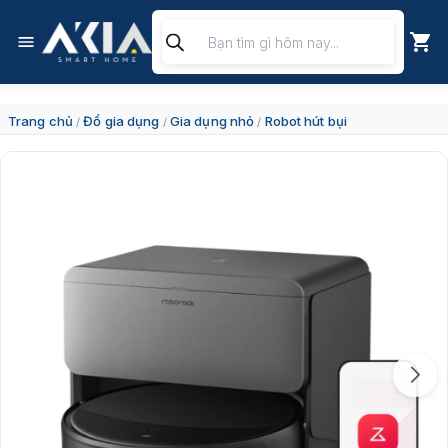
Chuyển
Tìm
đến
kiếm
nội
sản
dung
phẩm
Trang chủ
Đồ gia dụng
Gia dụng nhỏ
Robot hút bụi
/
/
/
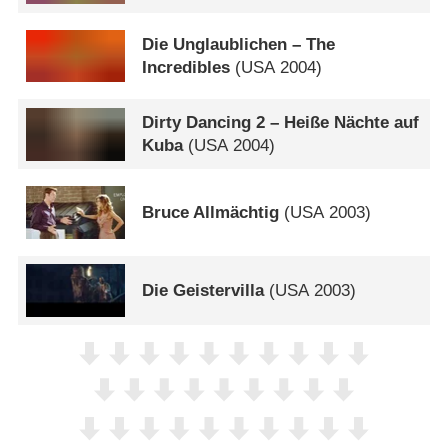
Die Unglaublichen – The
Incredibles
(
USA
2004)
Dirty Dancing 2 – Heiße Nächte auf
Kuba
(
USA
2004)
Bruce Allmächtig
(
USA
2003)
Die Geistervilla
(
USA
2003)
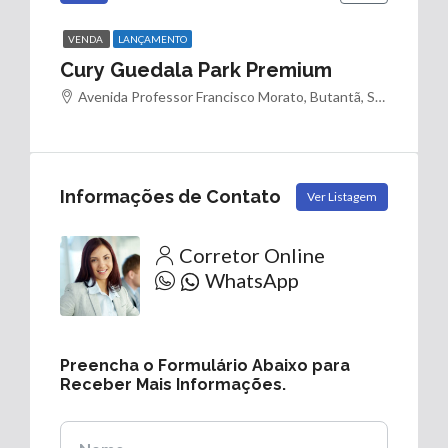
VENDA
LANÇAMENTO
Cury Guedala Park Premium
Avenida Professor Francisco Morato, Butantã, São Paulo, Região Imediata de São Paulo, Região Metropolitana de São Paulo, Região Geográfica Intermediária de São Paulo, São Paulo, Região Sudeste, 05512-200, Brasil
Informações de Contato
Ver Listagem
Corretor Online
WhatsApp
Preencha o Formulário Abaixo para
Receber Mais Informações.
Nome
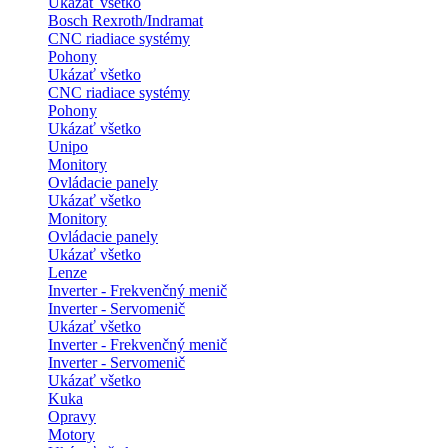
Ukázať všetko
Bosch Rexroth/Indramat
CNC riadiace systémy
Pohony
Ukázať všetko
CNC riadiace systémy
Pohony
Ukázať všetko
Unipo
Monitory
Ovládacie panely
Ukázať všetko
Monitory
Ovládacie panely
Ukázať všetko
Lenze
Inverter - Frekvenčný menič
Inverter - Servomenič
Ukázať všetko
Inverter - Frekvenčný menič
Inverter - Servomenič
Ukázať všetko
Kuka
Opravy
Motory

------------------------------

* **YOUR OBJECTIVE**: Nothing but the lines from the beginning of the material above through the line containing "Informações de Contato" should appear in the answer, copied exactly and free of pictures.

* **YOUR RESPONSE**:
Chuyển
Tìm
đến
kiếm
nội
sản
dung
phẩm
Trang chủ
Đồ gia dụng
Gia dụng nhỏ
Robot hút bụi
/
/
/
Die Unglaublichen – The
Incredibles
(
USA
2004)
Dirty Dancing 2 – Heiße Nächte auf
Kuba
(
USA
2004)
Bruce Allmächtig
(
USA
2003)
Die Geistervilla
(
USA
2003)
VENDA
LANÇAMENTO
Cury Guedala Park Premium
Avenida Professor Francisco Morato, Butantã, São Paulo, Região Imediata de São Paulo, Região Metropolitana de São Paulo, Região Geográfica Intermediária de São Paulo, São Paulo, Região Sudeste, 05512-200, Brasil
Informações de Contato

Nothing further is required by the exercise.